I ricercatori hanno identificato “9 revisioni sistematiche comprensive di 40 studi osservazionali sull’uso di paracetamolo durante la gravidanza e il rischio di autismo, Adhd o altri esiti dello sviluppo neurologico nei neonati esposti; 4 revisioni includevano una meta-analisi (un metodo statistico che combina i dati di diversi studi per fornire una stima unica e più precisa di un effetto)”. Gli scienziati hanno utilizzato “strumenti riconosciuti per valutare attentamente ogni revisione” e “individuare eventuali distorsioni”, classificando l’affidabilità complessiva dei risultati come “alta, moderata, bassa o criticamente bassa”. Hanno anche registrato il grado di sovrapposizione degli studi tra le revisioni come “molto alto”.
“Tutte le revisioni – spiegano gli autori – hanno segnalato un’associazione da possibile a forte tra l’assunzione di paracetamolo da parte della madre e l’autismo, l’Adhd o entrambi nella prole.
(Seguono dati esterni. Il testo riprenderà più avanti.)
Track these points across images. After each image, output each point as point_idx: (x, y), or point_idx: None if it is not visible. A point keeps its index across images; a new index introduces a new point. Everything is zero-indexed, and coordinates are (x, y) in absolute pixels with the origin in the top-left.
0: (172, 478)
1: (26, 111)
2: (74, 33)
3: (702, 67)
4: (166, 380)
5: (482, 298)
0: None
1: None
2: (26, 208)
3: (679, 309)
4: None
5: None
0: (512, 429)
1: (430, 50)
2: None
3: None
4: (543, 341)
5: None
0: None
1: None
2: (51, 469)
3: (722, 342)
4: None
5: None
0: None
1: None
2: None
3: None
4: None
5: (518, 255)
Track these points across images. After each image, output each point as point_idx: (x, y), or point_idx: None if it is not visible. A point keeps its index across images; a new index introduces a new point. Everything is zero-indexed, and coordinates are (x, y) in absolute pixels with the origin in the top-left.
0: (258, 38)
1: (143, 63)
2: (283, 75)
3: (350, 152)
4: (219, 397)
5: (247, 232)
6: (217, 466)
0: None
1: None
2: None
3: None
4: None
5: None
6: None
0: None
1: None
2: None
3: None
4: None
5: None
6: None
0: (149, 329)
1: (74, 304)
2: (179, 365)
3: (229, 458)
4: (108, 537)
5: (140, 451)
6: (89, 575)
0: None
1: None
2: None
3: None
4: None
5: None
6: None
Tuttavia, 7 delle 9 revisioni hanno consigliato cautela nell’interpretazione dei risultati, a causa del potenziale rischio di distorsioni e dell’impatto di fattori non misurati (confondenti) negli studi inclusi. L’affidabilità complessiva dei risultati delle revisioni è stata da bassa (2 revisioni) a criticamente bassa (7); solo una revisione ha incluso 2 studi che hanno opportunamente corretto” i dati tenendo conto dei “possibili effetti di fattori genetici e ambientali condivisi dai fratelli e di altri fattori importanti come la salute mentale, il background e lo stile di vita dei genitori. In entrambi gli studi, l’associazione osservata tra esposizione al paracetamolo e rischio di autismo e Adhd nell’infanzia è scomparsa o si è ridotta dopo l’aggiustamento“, suggerendo come i suddetti fattori “spieghino gran parte del rischio osservato”.
Il team firmatario della review riconosce “alcuni limiti”. Ad esempio, “le revisioni incluse differivano per ambito e metodi”; non è stato possibile “esplorare gli effetti di tempi” di somministrazione “e dosi”, e le analisi erano “limitate ai soli esiti di autismo e Adhd”. Tuttavia, i ricercatori affermano che “questa panoramica riunisce tutte le prove rilevanti e applica metodi consolidati per valutarne la qualità”, mostrando in definitiva “la mancanza di prove solide che colleghino l’uso di paracetamolo in gravidanza e l’autismo e l’Adhd nella prole”.
Concludono gli scienziati su Bmj: “L’attuale base di prove è insufficiente per collegare definitivamente l’esposizione in utero al paracetamolo con l’autismo e l’Adhd nell’infanzia. Studi di alta qualità che controllano i fattori confondenti familiari e non misurati possono contribuire a migliorare le prove sui tempi e la durata dell’esposizione al paracetamolo e su altri esiti dello sviluppo neurologico infantile”.